Quinoa tabbouleh. I've always thought of tabbouleh as a celebration of parsley. However, replacing tabbouleh's traditional bulgur with quinoa turns it into a celebration of quinoa. And who doesn't want to celebrate quinoa? Not that there's anything wrong with bulgur; it's just that quinoa is a little unexpected and brings a whole new texture to the dish. And since I'm apparently being healthy this week -- I even ran a mile tonight! -- I should mention that quinoa is a nutritional powerhouse that ups tabbouleh's already healthy ante quite significantly. It's high in protein and, especially important for vegetarians, its protein is complete, meaning it contains all the amino acids that we human folk need. It's gluten-free...it's grown in the Andes....And! It's kosher for Passover!
This quinoa tabbouleh is more delicious than anything healthy has a right to be, frankly. The fresh vegetables and bright herbs and simple dressing combine into something truly delectable...something that hits the spot after a cold cold January night spent at the gym. I could have eaten the entire bowl, but alas, there were other people around and maybe they would like to have some? But I don't know, the way I figure it, you snooze, you lose. To the victor goes the quinoa tabbouleh.
And in case you're concerned with my exercise regimen and nutritional eating -- just in case you fear that sources of complete protein have replaced sugar and chocolate in my lexicon and pantry -- I did just grab a (large) spaghetti brownie out of the fridge. Not all hope is lost.
Adapted from "Bon Appetit"
1 c. water
1/2 c. quinoa (red if you can find it), rinsed
2 T. olive oil
2 T. freshly-squeezed lemon juice
2 T. plus 1/2 c. fresh flat-leaf parsley, chopped
2 garlic cloves, minced
Sea salt, to taste
Freshly-cracked black pepper, to taste
1/2 c. seeded and peeled cucumber, finely chopped
1/2 c. seeded tomato, chopped
1/4 c. fresh mint, chopped
8 red or green lettuce leaves
In a medium saucepan, bring 1 c. water to the boil. Add quinoa; cover, reduce heat to low and cook until the water is absorbed, 15-20 minutes. Transfer to a large bowl to cool.

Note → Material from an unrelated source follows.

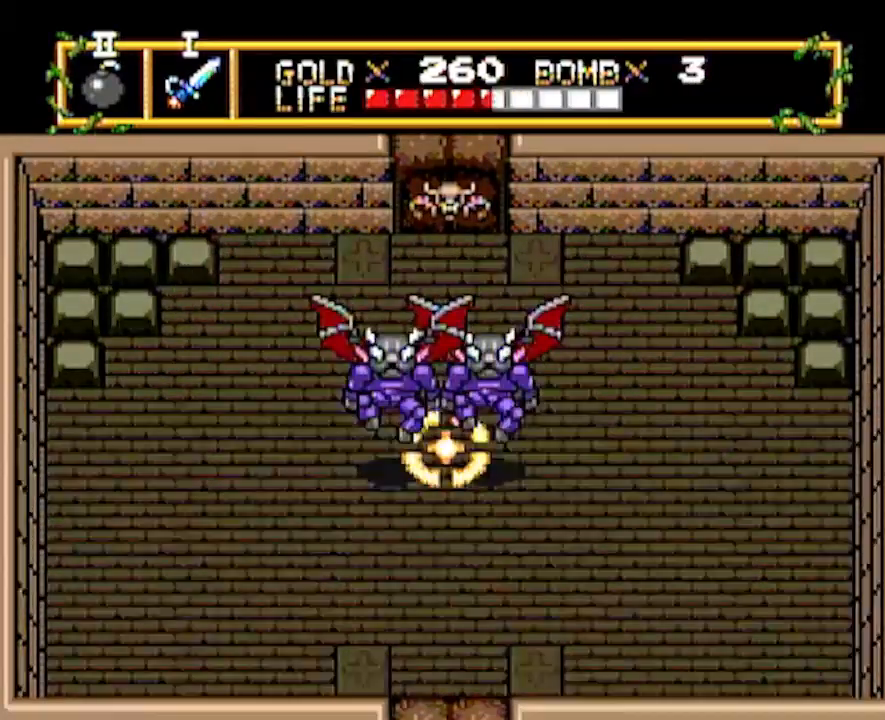
{"buttons": ["DPAD_UP"], "events": [[350, "DPAD_UP", "down"]]}
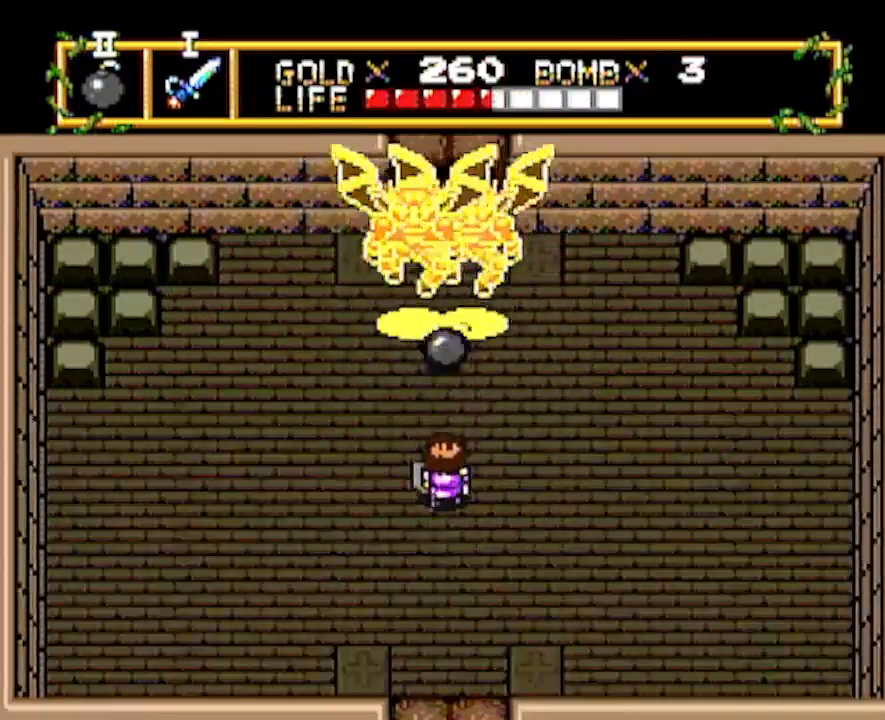
{"buttons": [], "events": [[467, "DPAD_UP", "up"]]}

While the quinoa is cooking, prepare the rest of the tabbouleh. Whisk the olive oil, lemon juice, 2 T. parsley and garlic in a small bowl or liquid measuring cup. Season the dressing to taste with sea salt and black pepper. Set aside. Prepare the vegetables and herbs.
When the quinoa is cool, add the cucumber, tomato, mint and remaining 1/2 c. parsley to the bowl. Add the dressing and toss to coat. Taste and adjust for seasoning; I find it needs another few pinches of salt.
Arrange two lettuce leaves on each of 4 plates. Spoon the tabbouleh atop the lettuce and serve.
Makes 4 servings. Who am I kidding. Makes 1 serving.